-- Data for the task --
#####

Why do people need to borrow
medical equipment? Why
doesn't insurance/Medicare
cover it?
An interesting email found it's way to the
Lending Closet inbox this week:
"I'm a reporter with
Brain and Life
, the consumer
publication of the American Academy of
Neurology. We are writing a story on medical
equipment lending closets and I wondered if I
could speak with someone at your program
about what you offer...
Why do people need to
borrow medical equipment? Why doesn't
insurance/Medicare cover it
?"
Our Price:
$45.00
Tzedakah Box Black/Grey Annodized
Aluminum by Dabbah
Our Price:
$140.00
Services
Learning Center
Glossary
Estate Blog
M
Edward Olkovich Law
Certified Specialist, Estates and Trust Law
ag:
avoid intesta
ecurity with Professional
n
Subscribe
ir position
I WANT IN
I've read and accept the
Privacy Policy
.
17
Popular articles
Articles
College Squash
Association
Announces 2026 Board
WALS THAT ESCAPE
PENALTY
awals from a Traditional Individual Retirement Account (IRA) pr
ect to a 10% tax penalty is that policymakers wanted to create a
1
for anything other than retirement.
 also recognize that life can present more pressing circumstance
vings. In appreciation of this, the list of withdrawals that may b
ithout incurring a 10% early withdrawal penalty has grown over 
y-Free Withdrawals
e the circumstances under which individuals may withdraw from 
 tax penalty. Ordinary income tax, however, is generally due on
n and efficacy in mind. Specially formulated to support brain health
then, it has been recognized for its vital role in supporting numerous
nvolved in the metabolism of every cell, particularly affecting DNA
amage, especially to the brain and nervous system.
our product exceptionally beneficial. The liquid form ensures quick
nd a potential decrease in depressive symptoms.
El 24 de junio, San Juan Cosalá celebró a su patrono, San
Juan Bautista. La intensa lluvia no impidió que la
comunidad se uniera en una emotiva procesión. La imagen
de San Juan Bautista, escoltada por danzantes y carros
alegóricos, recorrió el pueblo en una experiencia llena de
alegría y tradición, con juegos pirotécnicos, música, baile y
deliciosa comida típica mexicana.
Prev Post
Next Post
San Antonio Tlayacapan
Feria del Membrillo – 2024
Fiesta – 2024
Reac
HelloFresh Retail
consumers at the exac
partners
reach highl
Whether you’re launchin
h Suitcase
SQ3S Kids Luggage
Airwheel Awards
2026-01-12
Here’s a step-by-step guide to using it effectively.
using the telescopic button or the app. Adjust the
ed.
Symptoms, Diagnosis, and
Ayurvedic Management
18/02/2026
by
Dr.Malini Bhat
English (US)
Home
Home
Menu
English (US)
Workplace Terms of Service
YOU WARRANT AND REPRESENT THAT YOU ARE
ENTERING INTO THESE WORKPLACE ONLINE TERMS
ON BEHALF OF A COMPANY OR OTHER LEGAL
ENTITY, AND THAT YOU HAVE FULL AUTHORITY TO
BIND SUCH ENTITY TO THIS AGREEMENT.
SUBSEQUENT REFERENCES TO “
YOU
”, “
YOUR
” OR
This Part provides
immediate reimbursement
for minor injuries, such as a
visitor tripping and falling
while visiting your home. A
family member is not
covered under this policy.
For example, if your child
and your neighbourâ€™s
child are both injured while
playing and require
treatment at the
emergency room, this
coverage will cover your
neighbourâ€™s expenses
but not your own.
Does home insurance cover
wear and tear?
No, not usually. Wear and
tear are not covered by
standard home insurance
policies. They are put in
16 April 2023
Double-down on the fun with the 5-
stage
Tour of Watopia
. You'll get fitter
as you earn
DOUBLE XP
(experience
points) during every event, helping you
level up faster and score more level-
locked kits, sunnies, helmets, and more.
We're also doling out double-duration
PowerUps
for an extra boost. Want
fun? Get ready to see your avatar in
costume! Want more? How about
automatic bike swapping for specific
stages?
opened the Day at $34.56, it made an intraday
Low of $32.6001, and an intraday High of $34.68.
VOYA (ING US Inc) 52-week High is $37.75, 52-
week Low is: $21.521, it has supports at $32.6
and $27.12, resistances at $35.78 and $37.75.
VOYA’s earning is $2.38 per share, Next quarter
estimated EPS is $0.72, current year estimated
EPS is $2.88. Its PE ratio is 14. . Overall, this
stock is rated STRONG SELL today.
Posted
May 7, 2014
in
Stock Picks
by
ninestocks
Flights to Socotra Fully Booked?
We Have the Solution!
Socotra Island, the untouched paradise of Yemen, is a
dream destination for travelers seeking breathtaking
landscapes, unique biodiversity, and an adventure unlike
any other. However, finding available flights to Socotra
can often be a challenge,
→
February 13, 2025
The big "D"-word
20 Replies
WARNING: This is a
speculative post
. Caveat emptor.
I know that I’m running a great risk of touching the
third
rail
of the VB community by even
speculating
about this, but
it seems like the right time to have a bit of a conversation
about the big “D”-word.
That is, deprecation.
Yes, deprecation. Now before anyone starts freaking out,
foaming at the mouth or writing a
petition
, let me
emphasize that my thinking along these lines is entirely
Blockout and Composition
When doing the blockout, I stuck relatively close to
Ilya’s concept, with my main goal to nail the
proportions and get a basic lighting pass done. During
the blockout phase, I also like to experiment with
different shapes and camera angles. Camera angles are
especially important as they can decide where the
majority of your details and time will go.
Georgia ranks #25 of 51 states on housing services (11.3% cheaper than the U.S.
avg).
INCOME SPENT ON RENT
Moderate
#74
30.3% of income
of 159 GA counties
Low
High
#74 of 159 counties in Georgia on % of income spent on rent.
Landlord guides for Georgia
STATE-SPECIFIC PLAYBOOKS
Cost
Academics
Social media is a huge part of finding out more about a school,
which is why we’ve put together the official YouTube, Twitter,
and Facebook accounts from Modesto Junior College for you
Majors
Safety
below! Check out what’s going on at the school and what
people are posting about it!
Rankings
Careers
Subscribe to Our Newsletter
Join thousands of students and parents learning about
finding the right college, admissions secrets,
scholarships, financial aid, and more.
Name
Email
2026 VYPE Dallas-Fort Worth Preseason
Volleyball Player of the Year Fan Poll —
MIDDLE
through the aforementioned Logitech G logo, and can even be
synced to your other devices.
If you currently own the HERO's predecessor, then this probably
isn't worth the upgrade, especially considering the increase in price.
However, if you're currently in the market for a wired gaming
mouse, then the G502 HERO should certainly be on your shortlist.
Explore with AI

#####

-- Your goal --
Each record needs to be duplicated exactly as given.

-- Solution below --
Why do people need to borrow
medical equipment? Why
doesn't insurance/Medicare
cover it?
An interesting email found it's way to the
Lending Closet inbox this week:
"I'm a reporter with
Brain and Life
, the consumer
publication of the American Academy of
Neurology. We are writing a story on medical
equipment lending closets and I wondered if I
could speak with someone at your program
about what you offer...
Why do people need to
borrow medical equipment? Why doesn't
insurance/Medicare cover it
?"
Our Price:
$45.00
Tzedakah Box Black/Grey Annodized
Aluminum by Dabbah
Our Price:
$140.00
Services
Learning Center
Glossary
Estate Blog
M
Edward Olkovich Law
Certified Specialist, Estates and Trust Law
ag:
avoid intesta
ecurity with Professional
n
Subscribe
ir position
I WANT IN
I've read and accept the
Privacy Policy
.
17
Popular articles
Articles
College Squash
Association
Announces 2026 Board
WALS THAT ESCAPE
PENALTY
awals from a Traditional Individual Retirement Account (IRA) pr
ect to a 10% tax penalty is that policymakers wanted to create a
1
for anything other than retirement.
 also recognize that life can present more pressing circumstance
vings. In appreciation of this, the list of withdrawals that may b
ithout incurring a 10% early withdrawal penalty has grown over 
y-Free Withdrawals
e the circumstances under which individuals may withdraw from 
 tax penalty. Ordinary income tax, however, is generally due on
n and efficacy in mind. Specially formulated to support brain health
then, it has been recognized for its vital role in supporting numerous
nvolved in the metabolism of every cell, particularly affecting DNA
amage, especially to the brain and nervous system.
our product exceptionally beneficial. The liquid form ensures quick
nd a potential decrease in depressive symptoms.
El 24 de junio, San Juan Cosalá celebró a su patrono, San
Juan Bautista. La intensa lluvia no impidió que la
comunidad se uniera en una emotiva procesión. La imagen
de San Juan Bautista, escoltada por danzantes y carros
alegóricos, recorrió el pueblo en una experiencia llena de
alegría y tradición, con juegos pirotécnicos, música, baile y
deliciosa comida típica mexicana.
Prev Post
Next Post
San Antonio Tlayacapan
Feria del Membrillo – 2024
Fiesta – 2024
Reac
HelloFresh Retail
consumers at the exac
partners
reach highl
Whether you’re launchin
h Suitcase
SQ3S Kids Luggage
Airwheel Awards
2026-01-12
Here’s a step-by-step guide to using it effectively.
using the telescopic button or the app. Adjust the
ed.
Symptoms, Diagnosis, and
Ayurvedic Management
18/02/2026
by
Dr.Malini Bhat
English (US)
Home
Home
Menu
English (US)
Workplace Terms of Service
YOU WARRANT AND REPRESENT THAT YOU ARE
ENTERING INTO THESE WORKPLACE ONLINE TERMS
ON BEHALF OF A COMPANY OR OTHER LEGAL
ENTITY, AND THAT YOU HAVE FULL AUTHORITY TO
BIND SUCH ENTITY TO THIS AGREEMENT.
SUBSEQUENT REFERENCES TO “
YOU
”, “
YOUR
” OR
This Part provides
immediate reimbursement
for minor injuries, such as a
visitor tripping and falling
while visiting your home. A
family member is not
covered under this policy.
For example, if your child
and your neighbourâ€™s
child are both injured while
playing and require
treatment at the
emergency room, this
coverage will cover your
neighbourâ€™s expenses
but not your own.
Does home insurance cover
wear and tear?
No, not usually. Wear and
tear are not covered by
standard home insurance
policies. They are put in
16 April 2023
Double-down on the fun with the 5-
stage
Tour of Watopia
. You'll get fitter
as you earn
DOUBLE XP
(experience
points) during every event, helping you
level up faster and score more level-
locked kits, sunnies, helmets, and more.
We're also doling out double-duration
PowerUps
for an extra boost. Want
fun? Get ready to see your avatar in
costume! Want more? How about
automatic bike swapping for specific
stages?
opened the Day at $34.56, it made an intraday
Low of $32.6001, and an intraday High of $34.68.
VOYA (ING US Inc) 52-week High is $37.75, 52-
week Low is: $21.521, it has supports at $32.6
and $27.12, resistances at $35.78 and $37.75.
VOYA’s earning is $2.38 per share, Next quarter
estimated EPS is $0.72, current year estimated
EPS is $2.88. Its PE ratio is 14. . Overall, this
stock is rated STRONG SELL today.
Posted
May 7, 2014
in
Stock Picks
by
ninestocks
Flights to Socotra Fully Booked?
We Have the Solution!
Socotra Island, the untouched paradise of Yemen, is a
dream destination for travelers seeking breathtaking
landscapes, unique biodiversity, and an adventure unlike
any other. However, finding available flights to Socotra
can often be a challenge,
→
February 13, 2025
The big "D"-word
20 Replies
WARNING: This is a
speculative post
. Caveat emptor.
I know that I’m running a great risk of touching the
third
rail
of the VB community by even
speculating
about this, but
it seems like the right time to have a bit of a conversation
about the big “D”-word.
That is, deprecation.
Yes, deprecation. Now before anyone starts freaking out,
foaming at the mouth or writing a
petition
, let me
emphasize that my thinking along these lines is entirely
Blockout and Composition
When doing the blockout, I stuck relatively close to
Ilya’s concept, with my main goal to nail the
proportions and get a basic lighting pass done. During
the blockout phase, I also like to experiment with
different shapes and camera angles. Camera angles are
especially important as they can decide where the
majority of your details and time will go.
Georgia ranks #25 of 51 states on housing services (11.3% cheaper than the U.S.
avg).
INCOME SPENT ON RENT
Moderate
#74
30.3% of income
of 159 GA counties
Low
High
#74 of 159 counties in Georgia on % of income spent on rent.
Landlord guides for Georgia
STATE-SPECIFIC PLAYBOOKS
Cost
Academics
Social media is a huge part of finding out more about a school,
which is why we’ve put together the official YouTube, Twitter,
and Facebook accounts from Modesto Junior College for you
Majors
Safety
below! Check out what’s going on at the school and what
people are posting about it!
Rankings
Careers
Subscribe to Our Newsletter
Join thousands of students and parents learning about
finding the right college, admissions secrets,
scholarships, financial aid, and more.
Name
Email
2026 VYPE Dallas-Fort Worth Preseason
Volleyball Player of the Year Fan Poll —
MIDDLE
through the aforementioned Logitech G logo, and can even be
synced to your other devices.
If you currently own the HERO's predecessor, then this probably
isn't worth the upgrade, especially considering the increase in price.
However, if you're currently in the market for a wired gaming
mouse, then the G502 HERO should certainly be on your shortlist.
Explore with AI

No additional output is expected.